5.2Readable summaries
After many tool calls, Fable's working shorthand — arrow chains, invented labels, references to reasoning you never saw — can leak into its final message. Separate the working voice from the reporting voice:
Terse shorthand is fine between tool calls (that's you thinking out loud, and brevity there is good). Your final summary is different: it's for a reader who didn't see any of that. If you've been working for a while without the user watching (overnight, across many tool calls, since they last spoke), your final message is their first look at any of it. Write it as a re-grounding, not a continuation of your working thread: the outcome first, then the one or two things you need from them, each explained as if new. The vocabulary you built up while working is yours, not theirs; leave it behind unless you re-introduce it. When you write the summary at the end, drop the working shorthand. Write complete sentences. Spell out terms. Don't use arrow chains, hyphen-stacked compounds, or labels you made up earlier. When you mention files, commits, flags, or other identifiers, give each one its own plain-language clause. Open with the outcome: one sentence on what happened or what you found. Then the supporting detail. If you have to choose between short and clear, choose clear.
Scaffolding
6.1Create a send-to-user tool
For long asynchronous agents, add a client-side tool that surfaces a message to the user verbatim without ending the turn — deliverables, progress updates with real numbers, or mid-loop replies. Tool inputs are never summarized, so content arrives intact. Render the input directly in your interface and return a simple acknowledgement:
{
"name": "send_to_user",
"description": "Display a message directly to the user. Use this for progress updates, partial results, or content the user must see exactly as written before the task finishes.",
"input_schema": {
"type": "object",
"properties": {
"message": {
"type": "string",
"description": "The content to display to the user."
}
},
"required": ["message"]
}
}Skip it for agents that only narrate routine progress — the model's own summaries are usually fine there.
6.2Migration checklist
Five moves when bringing existing systems over.
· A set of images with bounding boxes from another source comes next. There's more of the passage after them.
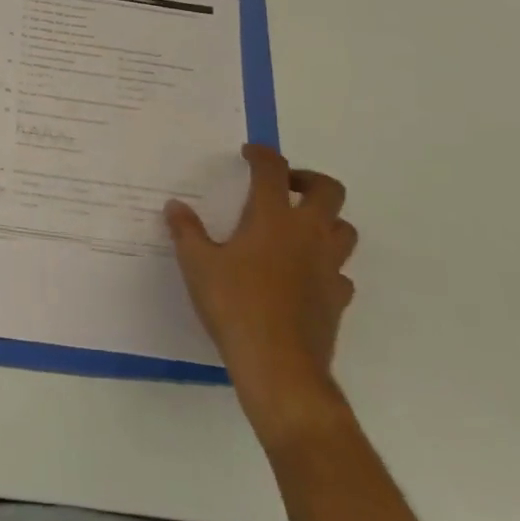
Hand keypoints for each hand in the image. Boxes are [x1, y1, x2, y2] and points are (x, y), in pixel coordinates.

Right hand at [166, 144, 356, 439]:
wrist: (279, 367)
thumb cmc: (235, 305)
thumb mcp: (197, 264)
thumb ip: (186, 231)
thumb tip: (175, 206)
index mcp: (273, 217)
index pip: (273, 170)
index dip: (262, 154)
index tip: (249, 153)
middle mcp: (308, 234)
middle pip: (328, 190)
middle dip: (308, 179)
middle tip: (284, 186)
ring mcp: (329, 267)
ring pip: (344, 229)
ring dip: (325, 220)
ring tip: (297, 227)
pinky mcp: (337, 299)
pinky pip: (340, 272)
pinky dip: (326, 265)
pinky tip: (304, 275)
Start at the top of your difficulty range: assign something harder than you'd give prior models, and let Fable scope it and ask clarifying questions. Make self-verification explicit, with fresh-context verifier subagents rather than self-critique. Refactor old prompts and skills: skills written for prior models are often too prescriptive and degrade Fable's output — strip them back and compare against default behavior; Fable also updates skills on the fly as it learns. Never ask it to echo its reasoning: "show your thinking" instructions can trip the reasoning_extraction refusal and bounce requests to Opus 4.8 — audit migrated prompts for these, and read structured thinking via adaptive thinking instead. And add the send-to-user tool anywhere your experience depends on verbatim mid-task delivery.